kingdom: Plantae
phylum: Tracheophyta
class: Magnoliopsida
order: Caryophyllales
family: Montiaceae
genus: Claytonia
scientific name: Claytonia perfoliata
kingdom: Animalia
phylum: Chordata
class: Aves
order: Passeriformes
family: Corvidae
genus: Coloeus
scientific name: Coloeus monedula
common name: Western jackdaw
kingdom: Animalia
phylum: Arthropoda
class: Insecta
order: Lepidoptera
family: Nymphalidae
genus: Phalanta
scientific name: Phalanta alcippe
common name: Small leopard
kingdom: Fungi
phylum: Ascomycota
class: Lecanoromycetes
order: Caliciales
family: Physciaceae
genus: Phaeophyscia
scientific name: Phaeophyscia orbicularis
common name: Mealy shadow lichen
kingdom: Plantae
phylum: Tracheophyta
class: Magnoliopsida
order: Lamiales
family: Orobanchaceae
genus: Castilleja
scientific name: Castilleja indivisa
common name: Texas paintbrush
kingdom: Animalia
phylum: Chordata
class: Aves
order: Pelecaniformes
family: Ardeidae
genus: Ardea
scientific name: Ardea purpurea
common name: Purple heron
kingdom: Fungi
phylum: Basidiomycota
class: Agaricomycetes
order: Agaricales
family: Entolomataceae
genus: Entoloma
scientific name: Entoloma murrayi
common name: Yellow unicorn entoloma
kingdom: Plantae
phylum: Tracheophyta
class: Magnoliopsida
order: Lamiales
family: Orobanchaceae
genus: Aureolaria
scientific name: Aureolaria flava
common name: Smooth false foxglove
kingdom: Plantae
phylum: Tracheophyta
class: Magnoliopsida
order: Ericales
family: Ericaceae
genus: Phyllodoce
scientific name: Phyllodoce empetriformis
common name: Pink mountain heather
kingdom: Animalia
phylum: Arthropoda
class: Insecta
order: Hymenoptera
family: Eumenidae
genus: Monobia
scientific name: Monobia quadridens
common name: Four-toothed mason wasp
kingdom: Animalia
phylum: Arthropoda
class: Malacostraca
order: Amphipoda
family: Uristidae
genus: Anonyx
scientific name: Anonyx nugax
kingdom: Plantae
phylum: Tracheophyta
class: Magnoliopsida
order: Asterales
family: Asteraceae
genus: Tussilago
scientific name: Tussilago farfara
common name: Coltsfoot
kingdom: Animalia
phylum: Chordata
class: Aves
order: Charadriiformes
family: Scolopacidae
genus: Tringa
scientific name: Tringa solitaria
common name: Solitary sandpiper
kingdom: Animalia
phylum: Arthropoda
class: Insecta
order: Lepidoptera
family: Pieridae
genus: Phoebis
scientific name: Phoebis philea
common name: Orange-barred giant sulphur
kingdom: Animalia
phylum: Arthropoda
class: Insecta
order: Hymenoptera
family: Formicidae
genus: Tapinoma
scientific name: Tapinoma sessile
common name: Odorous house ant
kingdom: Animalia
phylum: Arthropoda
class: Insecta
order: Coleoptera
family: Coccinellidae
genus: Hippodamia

________________________________________

**Richiesta**: Riporti tali e quali le righe di tutte le voci precedenti, senza apportare alcuna modifica.

**Risultato**:
kingdom: Plantae
phylum: Tracheophyta
class: Magnoliopsida
order: Caryophyllales
family: Montiaceae
genus: Claytonia
scientific name: Claytonia perfoliata
kingdom: Animalia
phylum: Chordata
class: Aves
order: Passeriformes
family: Corvidae
genus: Coloeus
scientific name: Coloeus monedula
common name: Western jackdaw
kingdom: Animalia
phylum: Arthropoda
class: Insecta
order: Lepidoptera
family: Nymphalidae
genus: Phalanta
scientific name: Phalanta alcippe
common name: Small leopard
kingdom: Fungi
phylum: Ascomycota
class: Lecanoromycetes
order: Caliciales
family: Physciaceae
genus: Phaeophyscia
scientific name: Phaeophyscia orbicularis
common name: Mealy shadow lichen
kingdom: Plantae
phylum: Tracheophyta
class: Magnoliopsida
order: Lamiales
family: Orobanchaceae
genus: Castilleja
scientific name: Castilleja indivisa
common name: Texas paintbrush
kingdom: Animalia
phylum: Chordata
class: Aves
order: Pelecaniformes
family: Ardeidae
genus: Ardea
scientific name: Ardea purpurea
common name: Purple heron
kingdom: Fungi
phylum: Basidiomycota
class: Agaricomycetes
order: Agaricales
family: Entolomataceae
genus: Entoloma
scientific name: Entoloma murrayi
common name: Yellow unicorn entoloma
kingdom: Plantae
phylum: Tracheophyta
class: Magnoliopsida
order: Lamiales
family: Orobanchaceae
genus: Aureolaria
scientific name: Aureolaria flava
common name: Smooth false foxglove
kingdom: Plantae
phylum: Tracheophyta
class: Magnoliopsida
order: Ericales
family: Ericaceae
genus: Phyllodoce
scientific name: Phyllodoce empetriformis
common name: Pink mountain heather
kingdom: Animalia
phylum: Arthropoda
class: Insecta
order: Hymenoptera
family: Eumenidae
genus: Monobia
scientific name: Monobia quadridens
common name: Four-toothed mason wasp
kingdom: Animalia
phylum: Arthropoda
class: Malacostraca
order: Amphipoda
family: Uristidae
genus: Anonyx
scientific name: Anonyx nugax
kingdom: Plantae
phylum: Tracheophyta
class: Magnoliopsida
order: Asterales
family: Asteraceae
genus: Tussilago
scientific name: Tussilago farfara
common name: Coltsfoot
kingdom: Animalia
phylum: Chordata
class: Aves
order: Charadriiformes
family: Scolopacidae
genus: Tringa
scientific name: Tringa solitaria
common name: Solitary sandpiper
kingdom: Animalia
phylum: Arthropoda
class: Insecta
order: Lepidoptera
family: Pieridae
genus: Phoebis
scientific name: Phoebis philea
common name: Orange-barred giant sulphur
kingdom: Animalia
phylum: Arthropoda
class: Insecta
order: Hymenoptera
family: Formicidae
genus: Tapinoma
scientific name: Tapinoma sessile
common name: Odorous house ant
kingdom: Animalia
phylum: Arthropoda
class: Insecta
order: Coleoptera
family: Coccinellidae
genus: Hippodamia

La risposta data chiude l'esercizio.